The project has a dependency on TensorFlow C++ headers/libraries, which in turn require FlatBuffers C++ header files. Since this project uses C++ code, it requires the Android NDK (Native Development Kit) to be installed. The latest NDK version can be used. To set up the project, navigate to virtual-background-android/app/src/main/cpp/third_party and run the setup_tensorflow.sh bash script. This script clones specific versions of the TensorFlow and FlatBuffers repositories, builds the required TensorFlow Lite shared libraries, and copies them to the appropriate directories if the Bazel build system is installed. Otherwise, it will use the prebuilt libraries included in the project. After running the script, open the project in Android Studio, connect an Android device, and launch the application.

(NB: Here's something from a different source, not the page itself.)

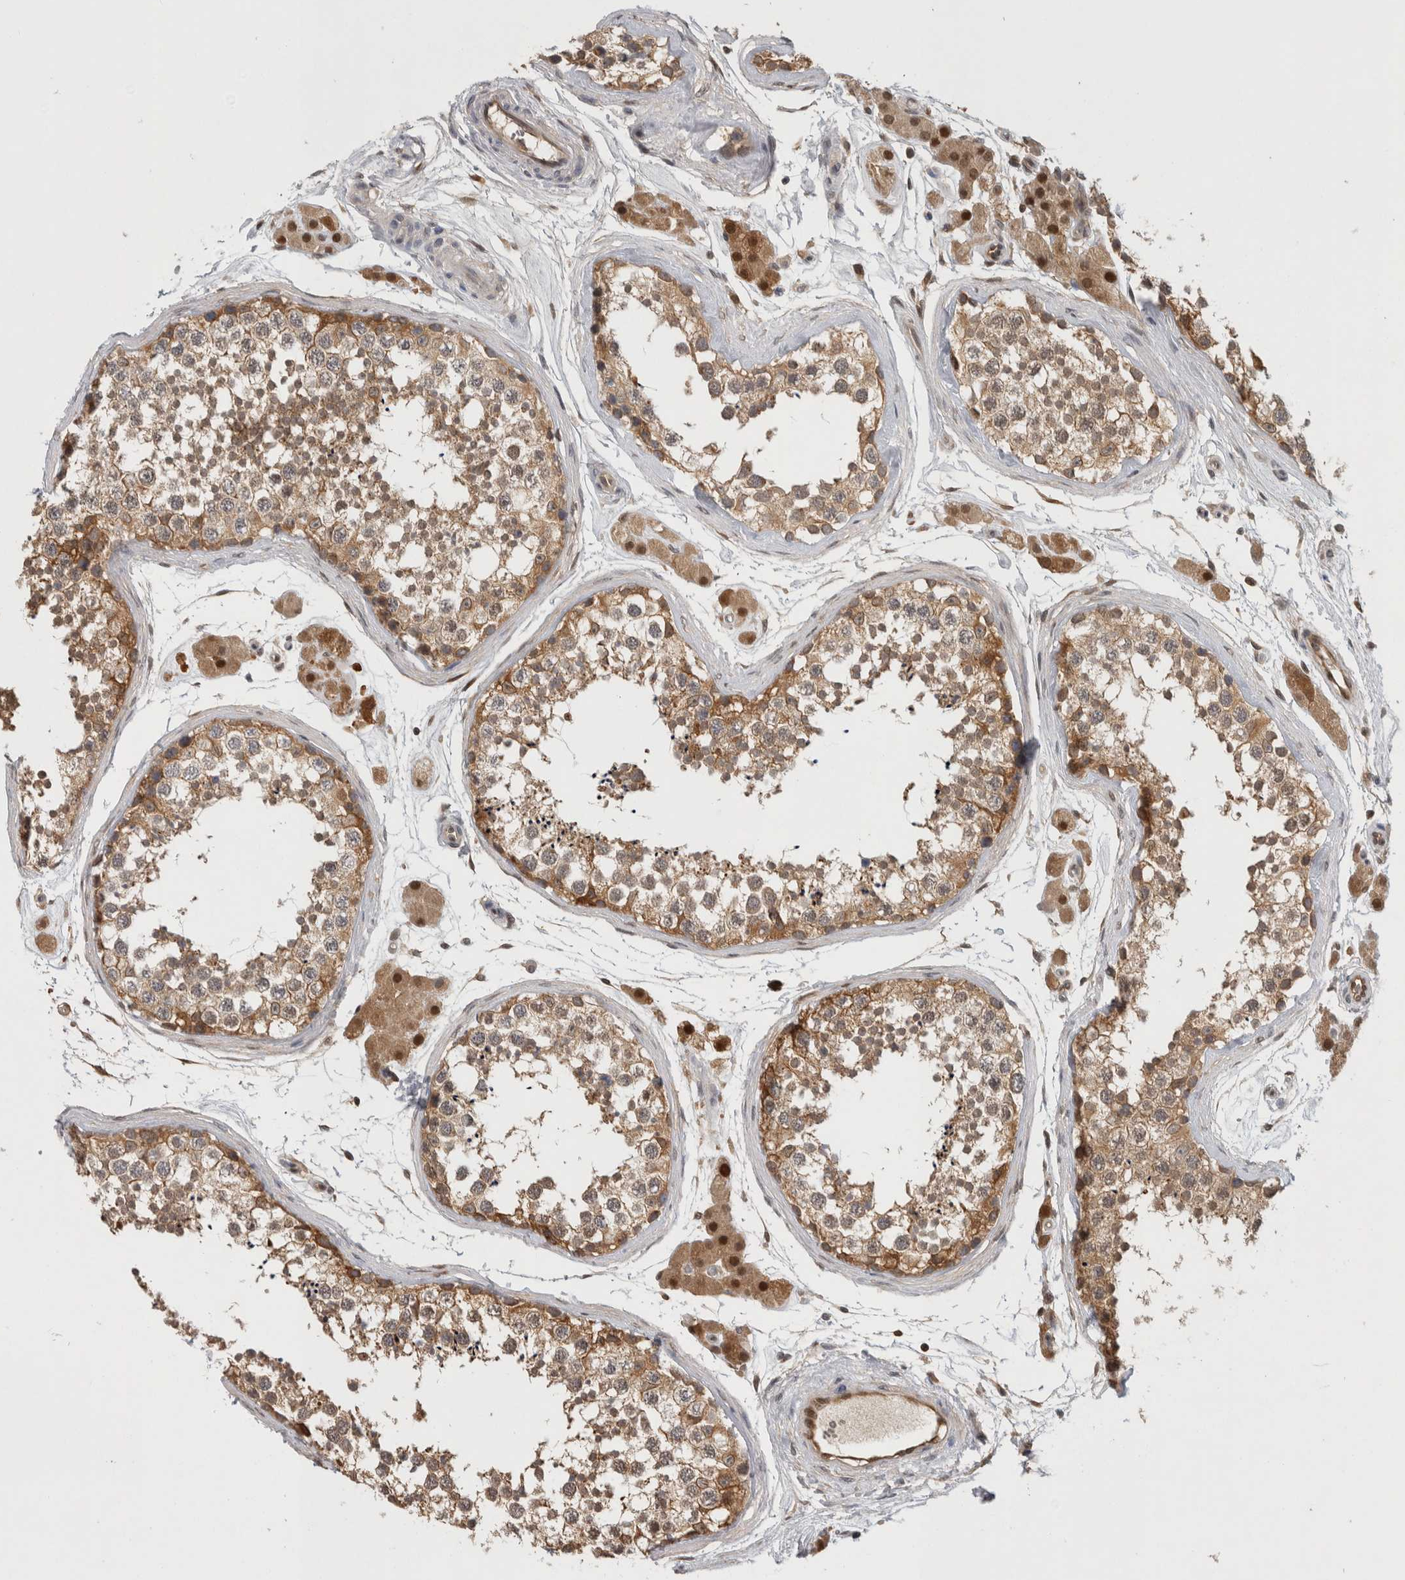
{"staining": {"intensity": "moderate", "quantity": ">75%", "location": "cytoplasmic/membranous"}, "tissue": "testis", "cell_type": "Cells in seminiferous ducts", "image_type": "normal", "snomed": [{"axis": "morphology", "description": "Normal tissue, NOS"}, {"axis": "topography", "description": "Testis"}], "caption": "Brown immunohistochemical staining in benign testis shows moderate cytoplasmic/membranous staining in about >75% of cells in seminiferous ducts.", "gene": "ASTN2", "patient": {"sex": "male", "age": 56}}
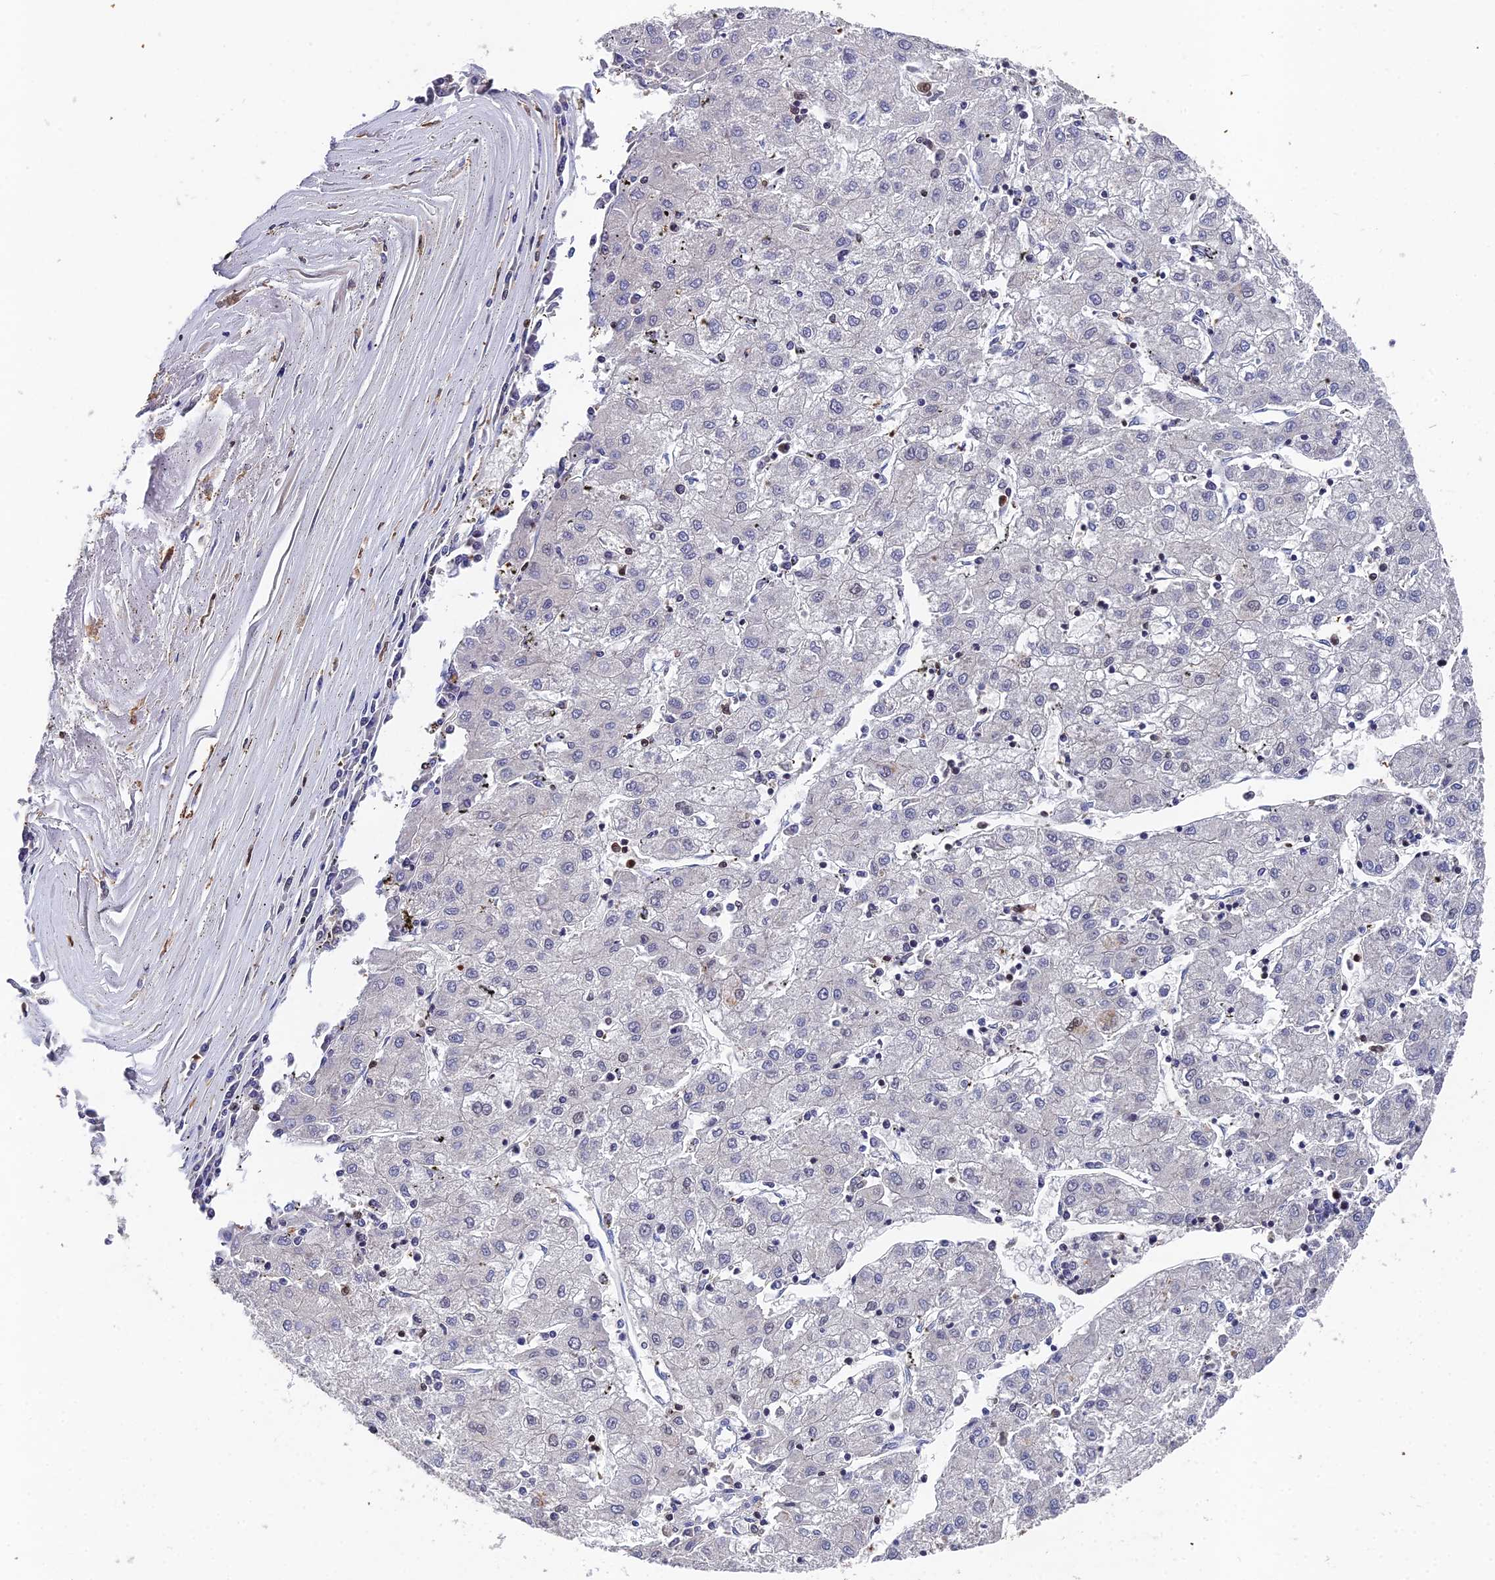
{"staining": {"intensity": "negative", "quantity": "none", "location": "none"}, "tissue": "liver cancer", "cell_type": "Tumor cells", "image_type": "cancer", "snomed": [{"axis": "morphology", "description": "Carcinoma, Hepatocellular, NOS"}, {"axis": "topography", "description": "Liver"}], "caption": "This is an immunohistochemistry (IHC) histopathology image of human liver hepatocellular carcinoma. There is no positivity in tumor cells.", "gene": "GALK2", "patient": {"sex": "male", "age": 72}}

So the project already includes prebuilt libtensorflowlite.so shared libraries for various CPU architectures (arm64-v8a, armeabi-v7a, x86, x86_64). These libraries were built using the same setup_tensorflow.sh script. If you need to rebuild the libraries, the script will first check if Bazel is installed. If Bazel is available, the build process will start, and the final libraries will be copied to the appropriate folders. If Bazel is not installed, the script will print a message and exit. Bazelisk is the recommended way to install Bazel, as it ensures compatibility with the required Bazel version. Additionally, Bazel requires the Android NDK to build Android shared libraries. The script uses NDK version 21.4.7075529 (so this version needs to be installed if you are already using a newer one), as newer versions may not be supported by Bazel.
Please note that the setup_tensorflow.sh script has been tested on Intel-based Mac system. It may require modifications to work on other platforms, such as ARM-based Macs or Linux/Windows systems.